Colin and Dennis were the best two preachers I have heard, and certainly had the most influence on my life. After you get ordained there is of course less opportunity to hear other people preach. Richard Holloway, who was my Diocesan Bishop in Edinburgh, was always stimulating. And often controversial. He came once to Duns and told the congregation: “Here are some words I found recently on a fridge door in New York … I get most of my theology from fridge doors nowadays”. I think as a more-or-less conservative evangelical, I was a bit disapproving ! In the same sermon he told the congregation, “I’m going to quote some well-know lines from Philip Larkin [‘They f— you up, your parents …], … and I’ll bowdlerise them in case there are any reporters from the Daily Mail here”. The congregation loved it. And loved him. [And there was a reporter there.]

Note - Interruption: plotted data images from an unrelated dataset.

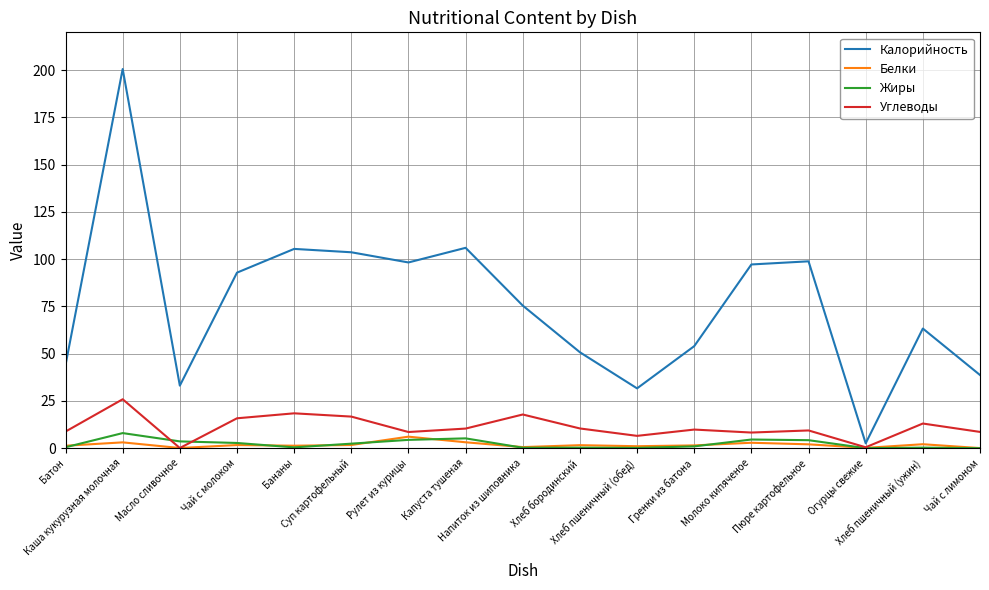

What position from the right is Батон?

17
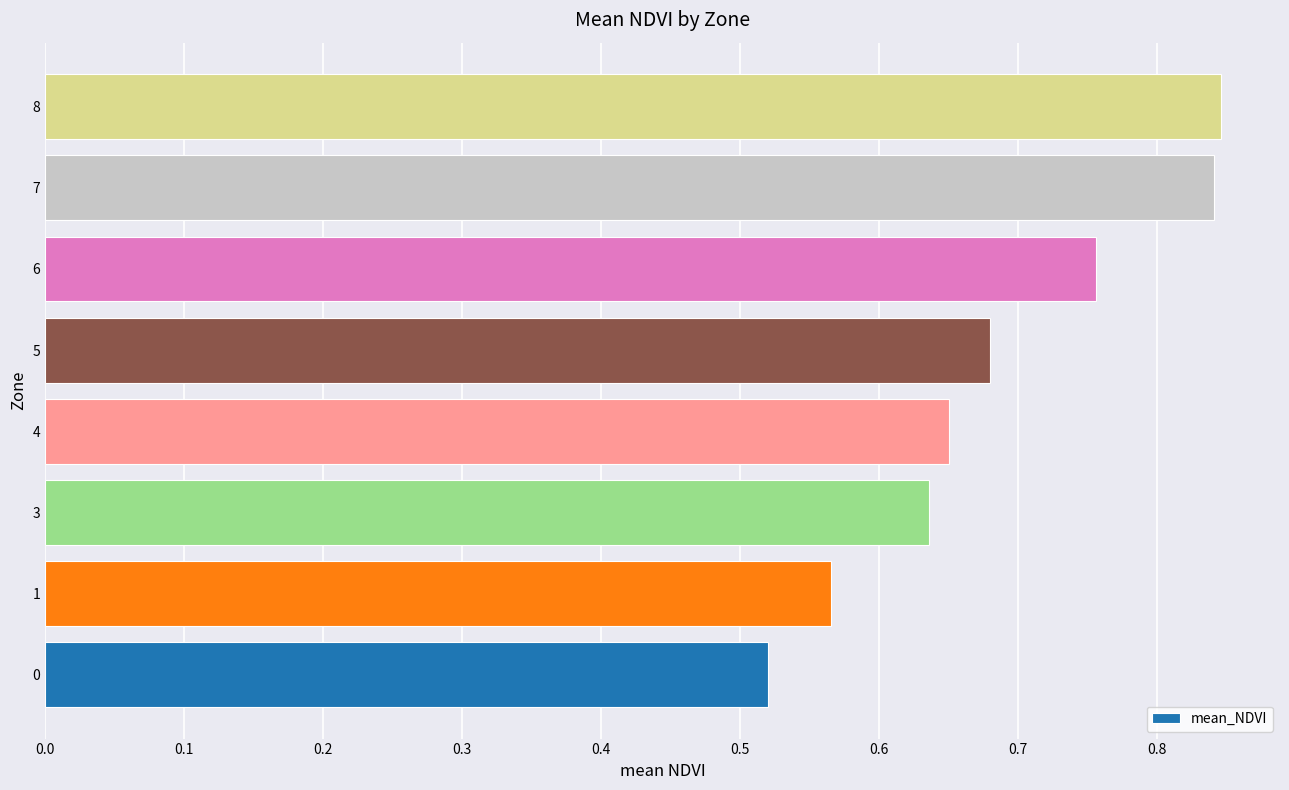

Count the values in the range 0 to 1.

8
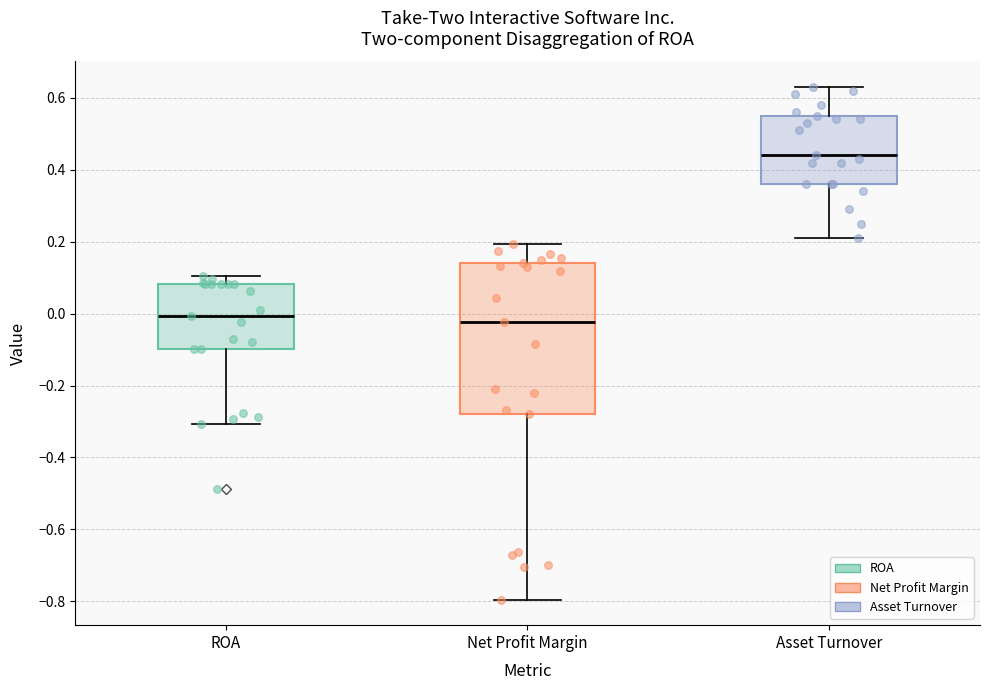

Reading left to right, transcribe this box plot: for each box, give where its median line is, the range the box spans, and where its two whiskers end, as read against the y-axis. The values are not printed on the chart, so give them approximately, as read against the axis.

ROA: median 0.00, box -0.10 to 0.08, whiskers -0.30 to 0.10
Net Profit Margin: median -0.02, box -0.28 to 0.14, whiskers -0.80 to 0.20
Asset Turnover: median 0.44, box 0.36 to 0.56, whiskers 0.22 to 0.64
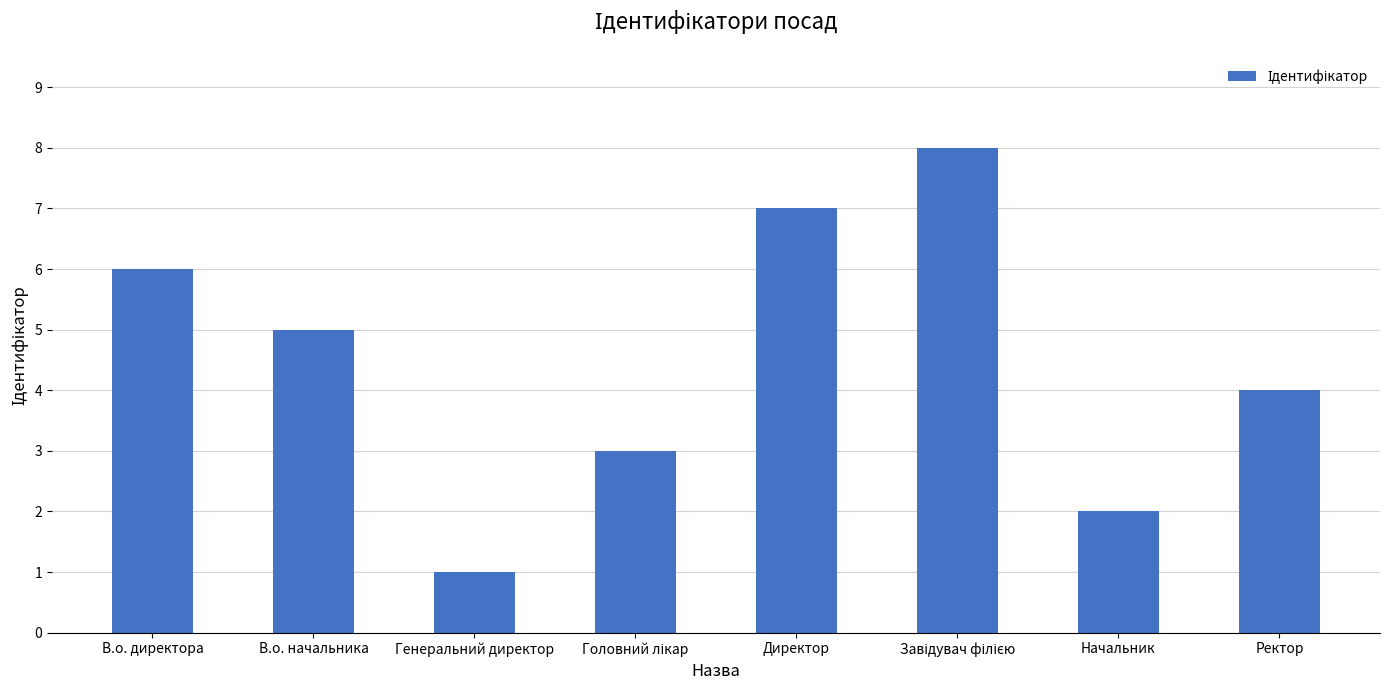

What is the maximum value shown in the chart?

8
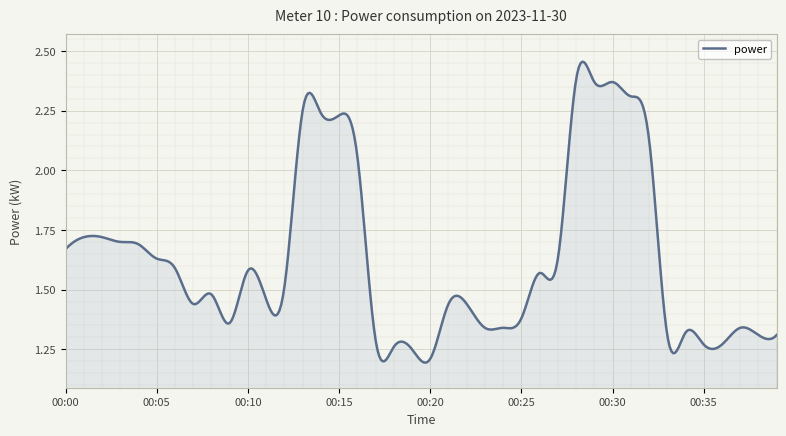

Rank the categories by value from highest to lowest.

00:28, 00:29, 00:30, 00:31, 00:13, 00:14, 00:15, 00:32, 00:16, 00:01, 00:02, 00:03, 00:04, 00:00, 00:05, 00:27, 00:06, 00:10, 00:26, 00:12, 00:08, 00:11, 00:07, 00:21, 00:22, 00:25, 00:09, 00:23, 00:24, 00:37, 00:34, 00:33, 00:38, 00:39, 00:17, 00:35, 00:36, 00:18, 00:19, 00:20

Geoffrey Rowell, who was my Diocesan Bishop in Europe, was a different kind of bishop; he was a Tractarian Anglo-Catholic, most at home in an Oxford senior common room. He was also a different kind of preacher. My feeling was that his sermons, like some Orthodox theology, circled elegantly round a point that was never quite reached or articulated. More positively, on different occasions Peter Neilson, from the Church if Scotland, and David Smith, from ICC, Glasgow, came to preach for us in Lyon. And both were excellent.

Through connections with ICC, Richard Mayabi, then the priest of St Jerome’s Anglican Church in Kibera, in Nairobi, came to preach for us. He worked at that time in one of the biggest slums in Africa, and caught our imagination in Lyon as he spoke of a church community that was thriving in very difficult circumstances.
Here in retirement in Edinburgh we worship, when we are not elsewhere, in our local presbyterian church, in the Church of Scotland. Jared Hay, the previous minister, was an excellent preacher. And a very capable exponent of PowerPoint. [He also enlivened a sermon series on Revelation by dressing up as different characters in the story on successive Sundays.] Sadly his successor, though good with people and with children, seems to have little interest in engaging with scripture. I suppose I could have offered him my old commentaries. But I don’t know if he would have had much use for them.